The time value of money affects our valuation of an asset because we will assign different weights to each cash flow depending on when it is received.  Said differently, we “discount” the later cash flows to account for when they are collected.  This is all there is to discounted cash flow (DCF) analysis.  Just add up all the discounted values of the future cash flows and – voila – we have a value for our asset.

Now let us get back to our 30-year T-bond.  The value of that bond is simply equal to the sum of the discounted value of the interest and principal payments it will make over the thirty years.  But by how much do we discount those later payments?  The answer is simple yet vague.  We discount them by our opportunity cost – the rate of interest we could have otherwise earned ourselves had we done something different with our cash rather than investing it in the bond.   If we could have taken an equivalent amount of risk by purchasing a similar bond and earned 8% interest, then 8% is our “discount rate.”  The formula we would apply to each payment, then, is:  Payment/(1+r)^n  , where “r” is our discount rate and “n” represents the number of years until the payment is made.  After applying this formula, we have a “present value” for the payment.

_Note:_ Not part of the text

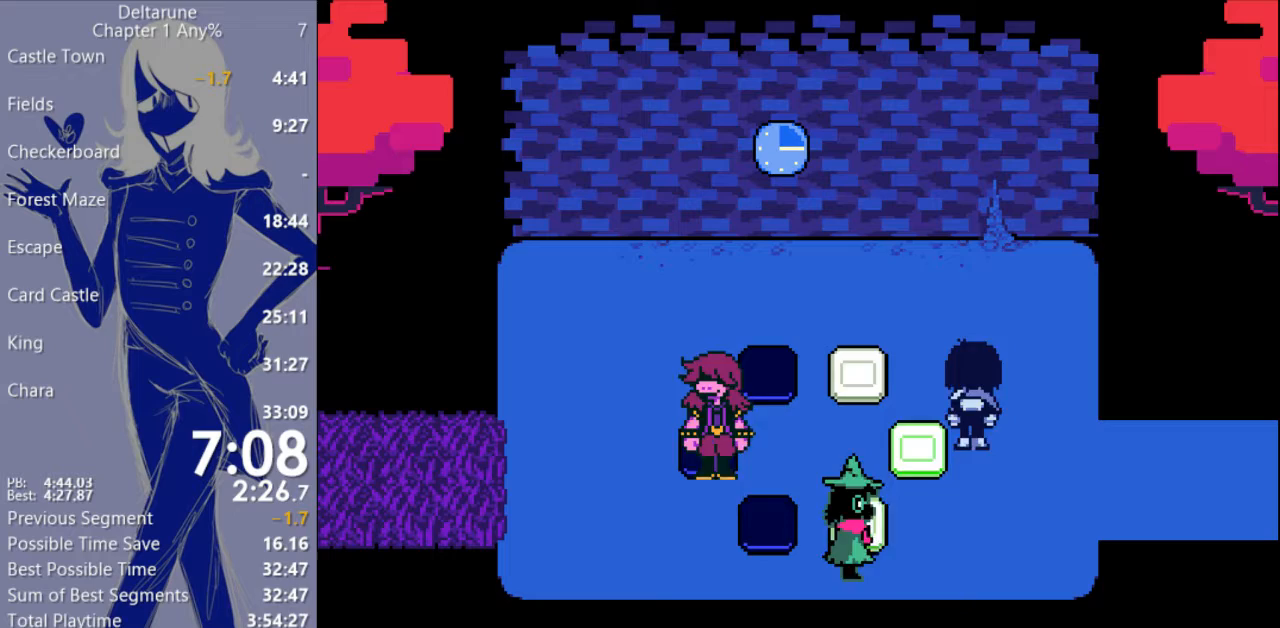
{"keys": ["c", "down", "x"], "events": [[200, "up", "up"], [300, "down", "down"], [433, "left", "up"]]}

Once we have added up the present values of all the payments we have a value for our bond.  Quite simple, I must say.  Well, valuing a stock is an intellectually similar exercise, just much less precise.  Since stocks don’t make reliable, pre-determined coupon payments like bonds, we must find an alternative, economically analogous “payment.”  For a variety of reasons I will discuss in a later post, free cash flow is the relevant “payment” in stock valuation.  Thus, when we value a stock, we add up the present value of all the company’s future free cash flows.  But a variety of complications will make this difficult. 

First, unlike a bond, a stock has an infinite life, and thus an infinitely long stream of cash flows to value.  Second, the free cash flow the company will produce, unlike the predictable coupon payments of a bond, will change from one period to the next.  Third, the discount rate that is most appropriate is a topic of debate, and not nearly as unambiguous as that used in bond valuation.  Fourth and finally, we simply do not know what the company’s free cash flow will be in the future.